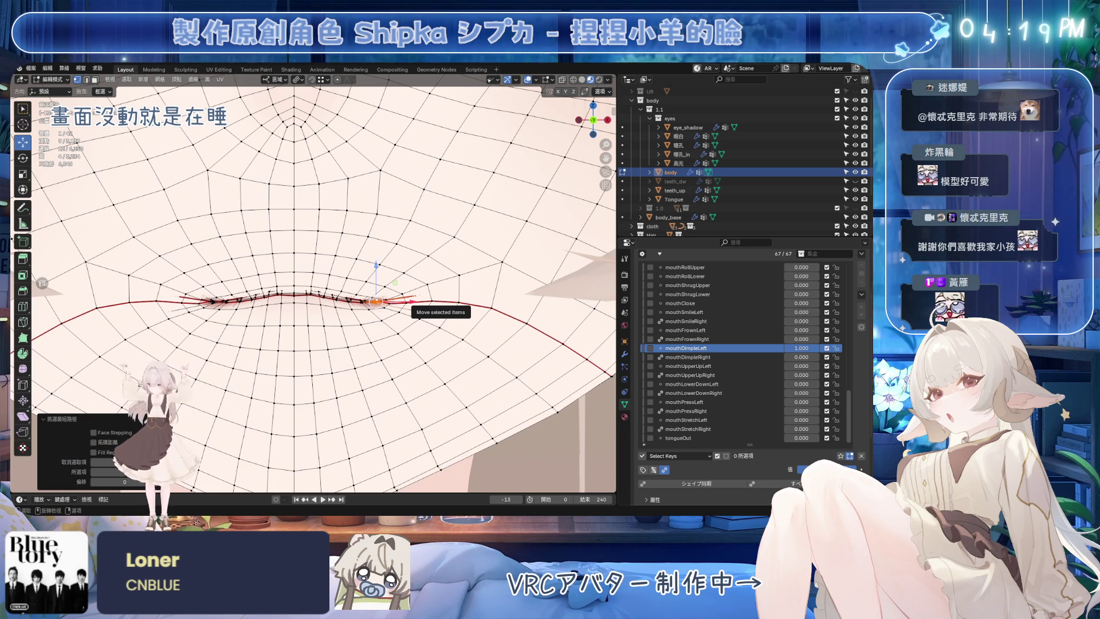
scroll(374, 303, "up", 3)
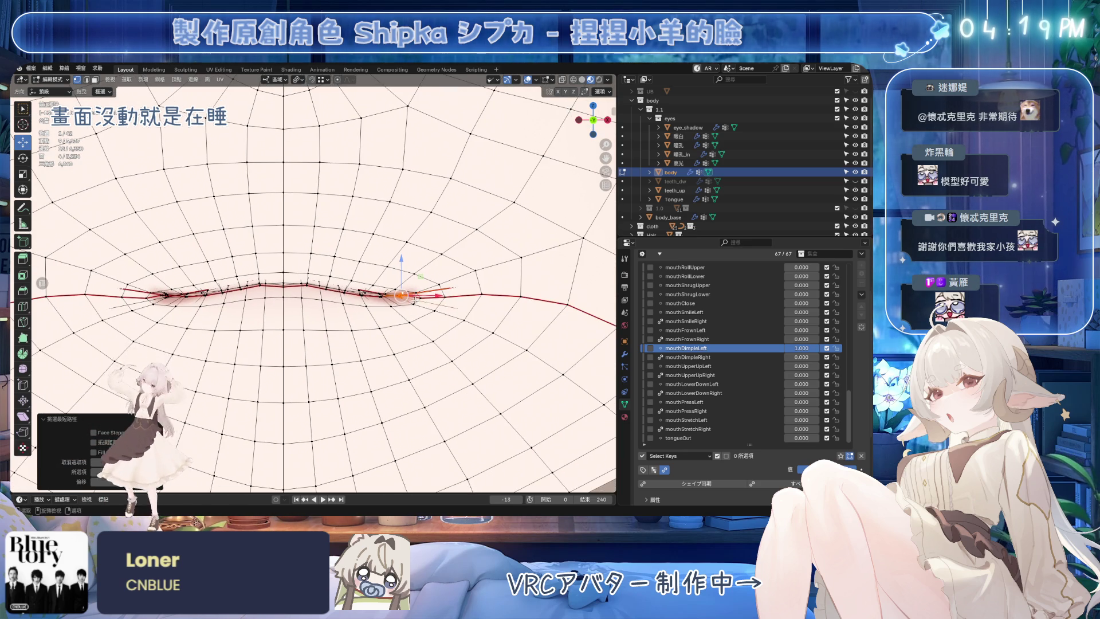
Step: Nudge the mouth corner left, then move it again with soft proportional falloff for mouthDimpleLeft
key("g")
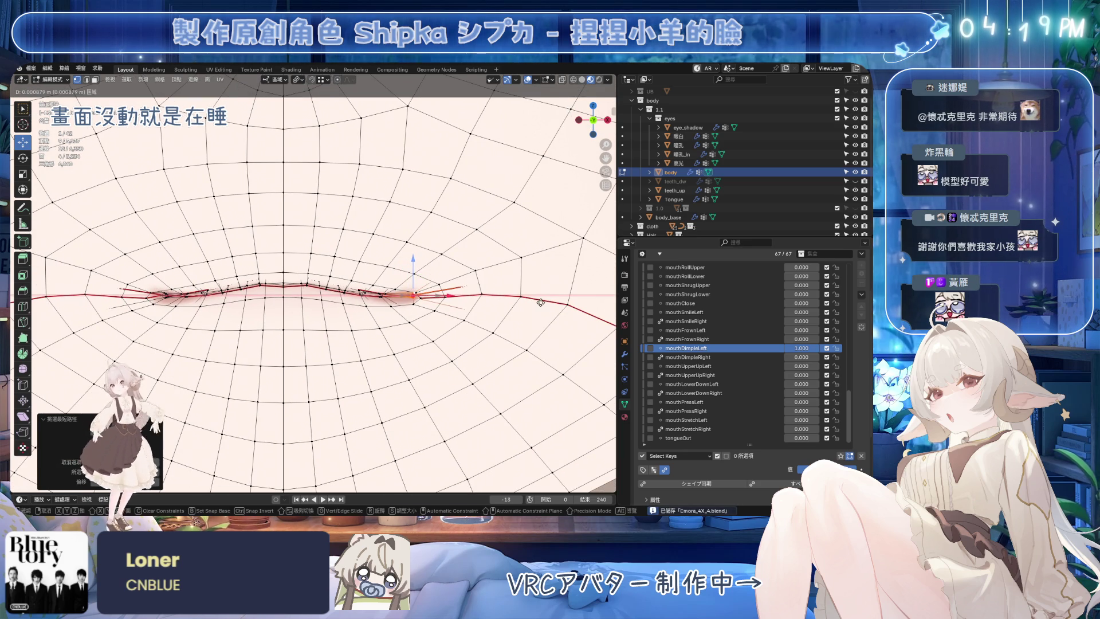
left_click(527, 299)
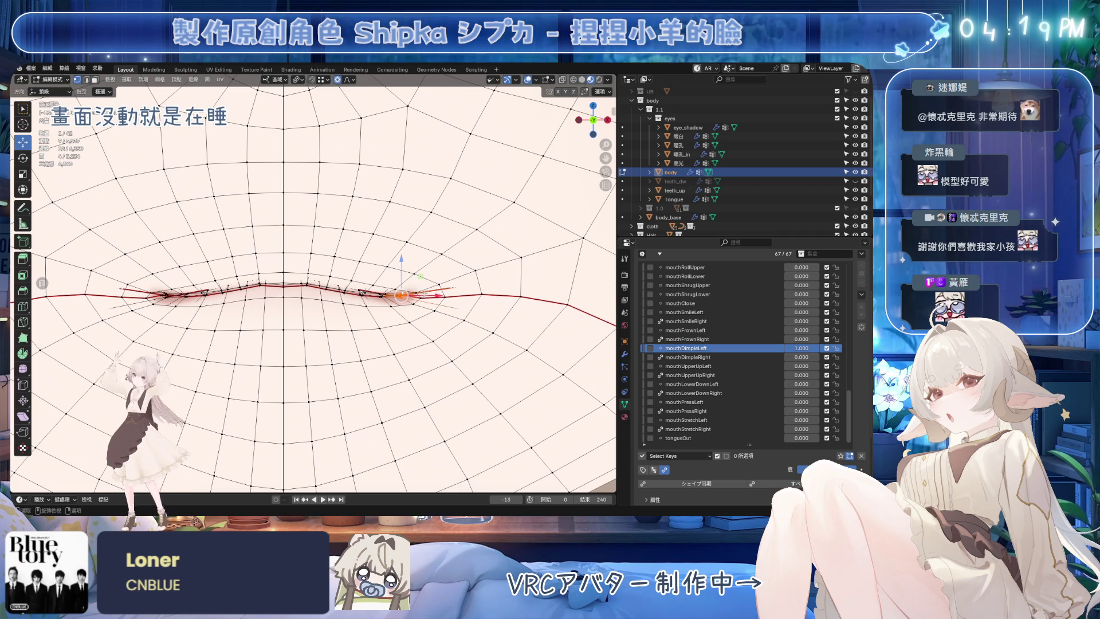
key("g")
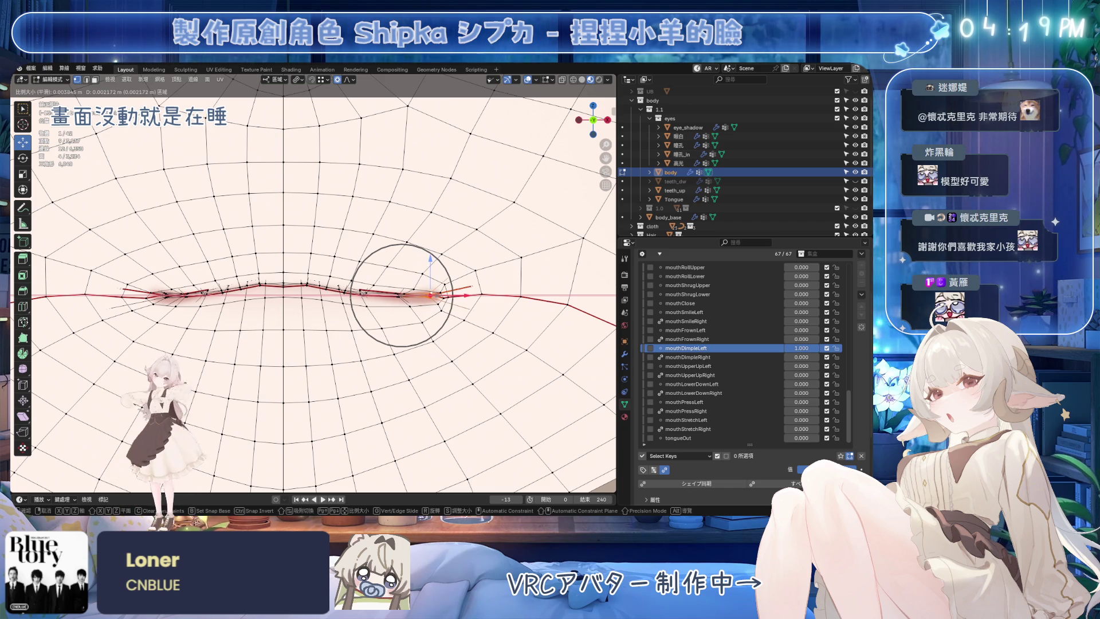
left_click(444, 277)
scroll(391, 306, "up", 3)
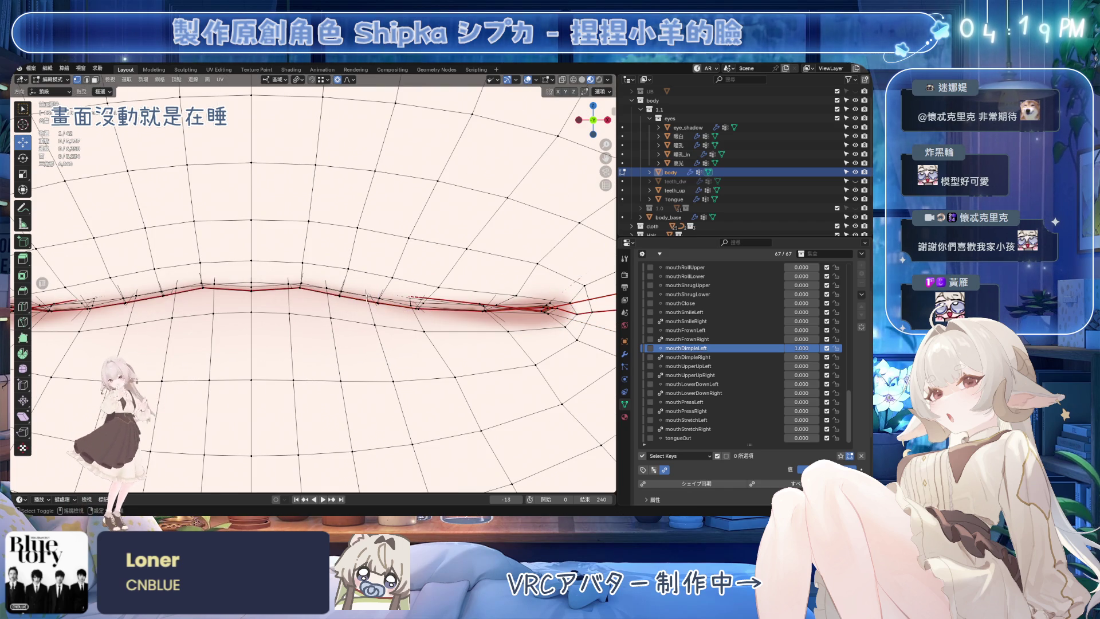
Step: Box-select vertices near the mouth corner, move them with soft falloff, and save
middle_click_drag(374, 326, 336, 280)
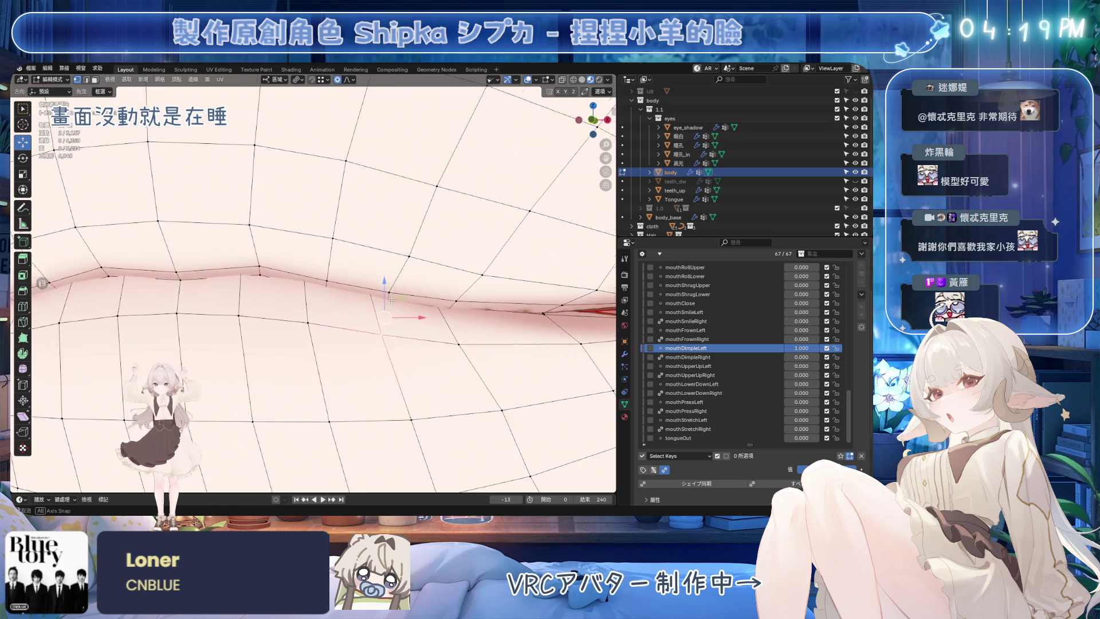
key("b")
mouse_move(294, 317)
middle_mouse_down()
mouse_move(329, 249)
mouse_move(375, 286)
middle_mouse_up()
scroll(328, 248, "down", 3)
scroll(329, 248, "down", 2)
key("g")
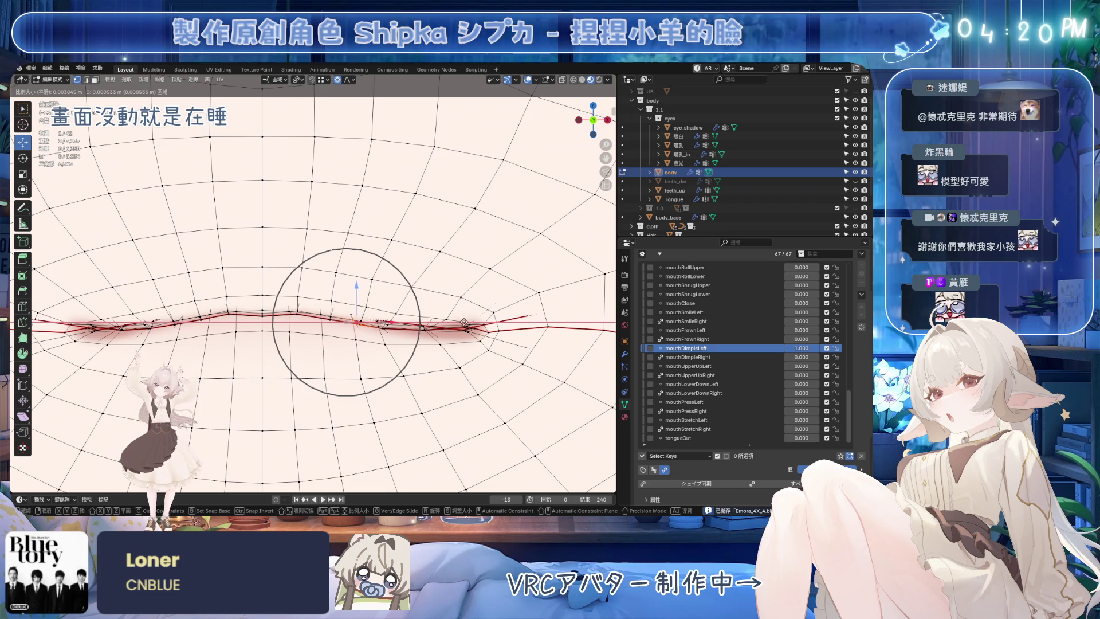
scroll(514, 330, "down", 1)
scroll(514, 330, "down", 1)
scroll(514, 330, "down", 2)
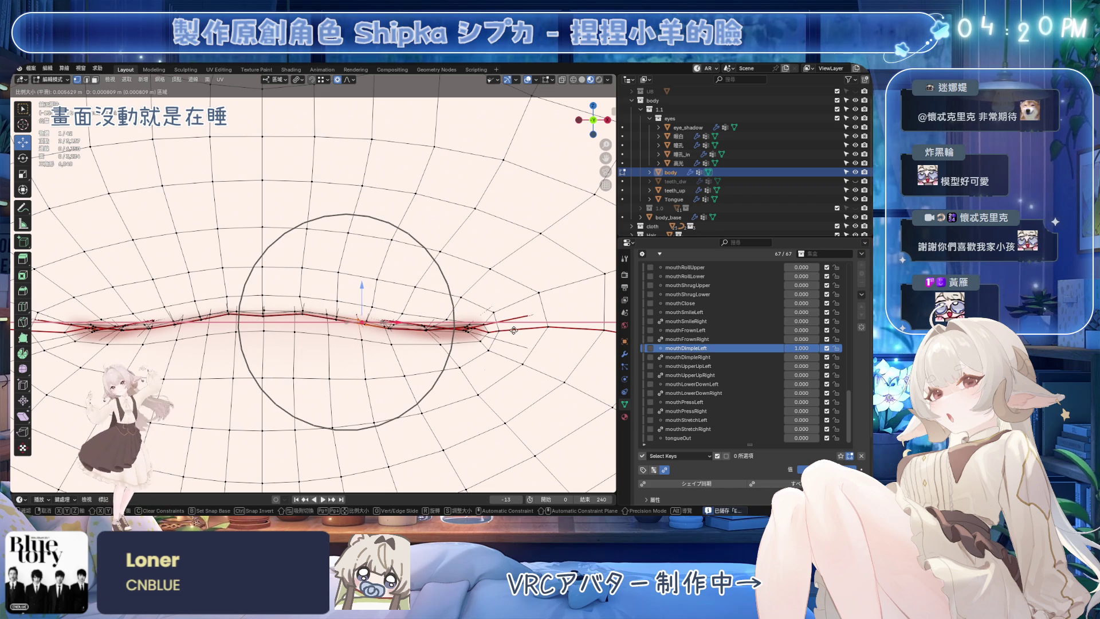
scroll(525, 336, "down", 1)
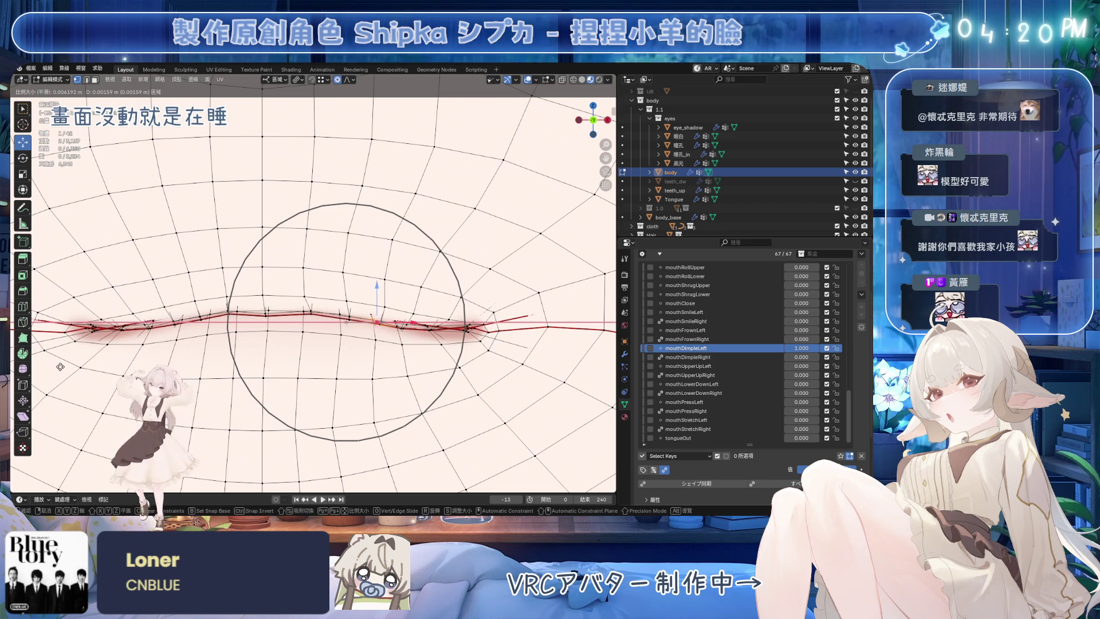
left_click(372, 348)
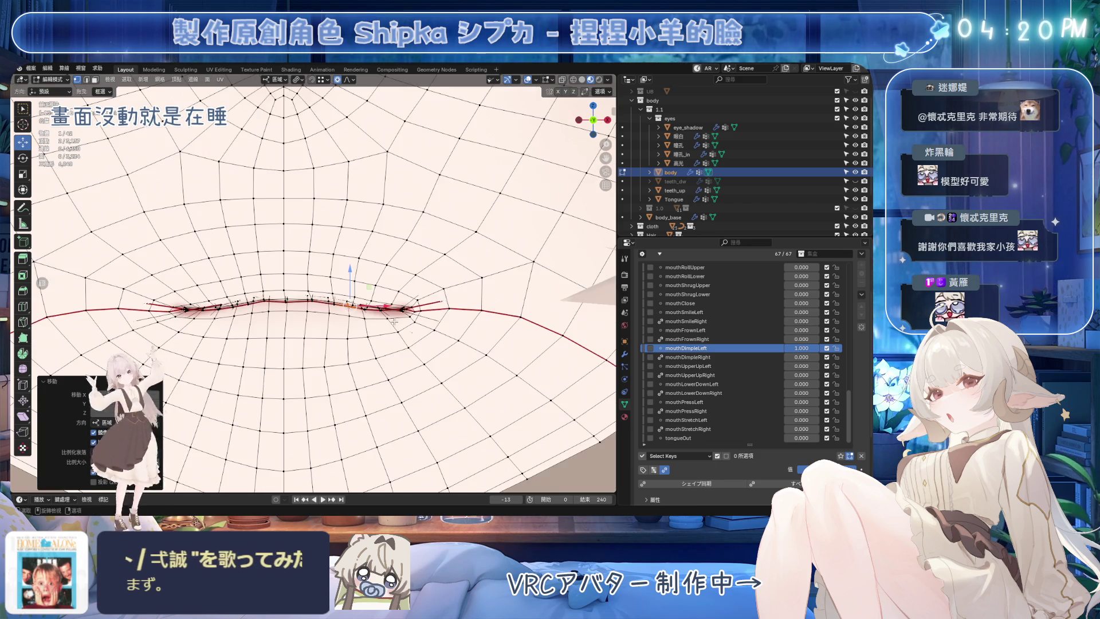
scroll(395, 302, "down", 3)
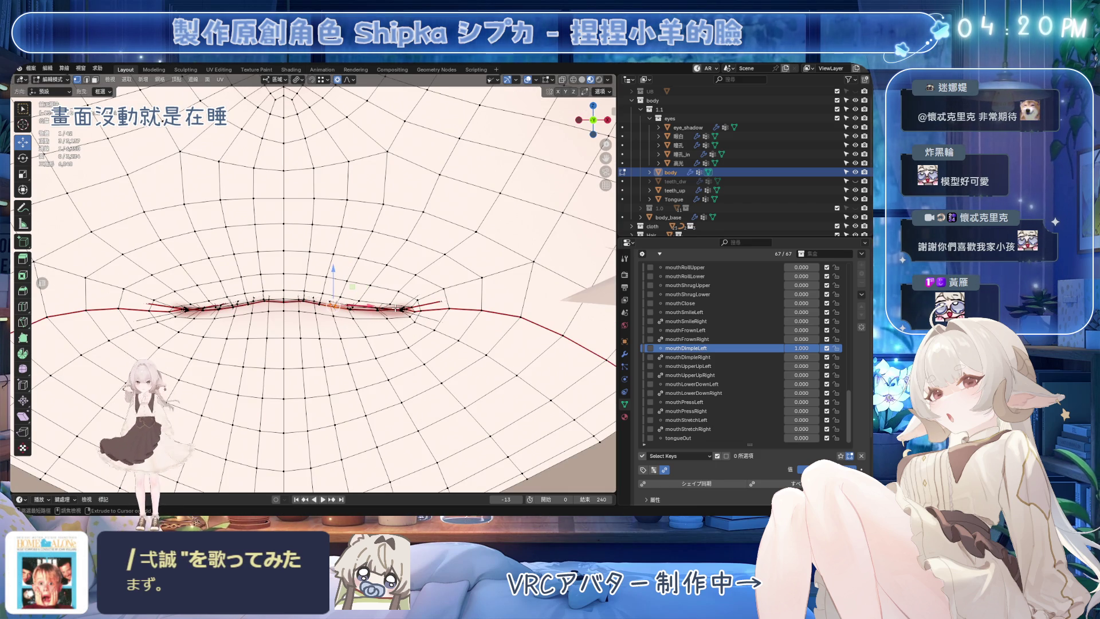
key("ctrl+s")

══════════

» PROBLEM
Restate every entry above word for word; no picture belongs in the copy.

» RESULT FOR THIS TASK
scroll(374, 303, "up", 3)
Step: Nudge the mouth corner left, then move it again with soft proportional falloff for mouthDimpleLeft
key("g")
left_click(527, 299)
key("g")
left_click(444, 277)
scroll(391, 306, "up", 3)
Step: Box-select vertices near the mouth corner, move them with soft falloff, and save
middle_click_drag(374, 326, 336, 280)
key("b")
mouse_move(294, 317)
middle_mouse_down()
mouse_move(329, 249)
mouse_move(375, 286)
middle_mouse_up()
scroll(328, 248, "down", 3)
scroll(329, 248, "down", 2)
key("g")
scroll(514, 330, "down", 1)
scroll(514, 330, "down", 1)
scroll(514, 330, "down", 2)
scroll(525, 336, "down", 1)
left_click(372, 348)
scroll(395, 302, "down", 3)
key("ctrl+s")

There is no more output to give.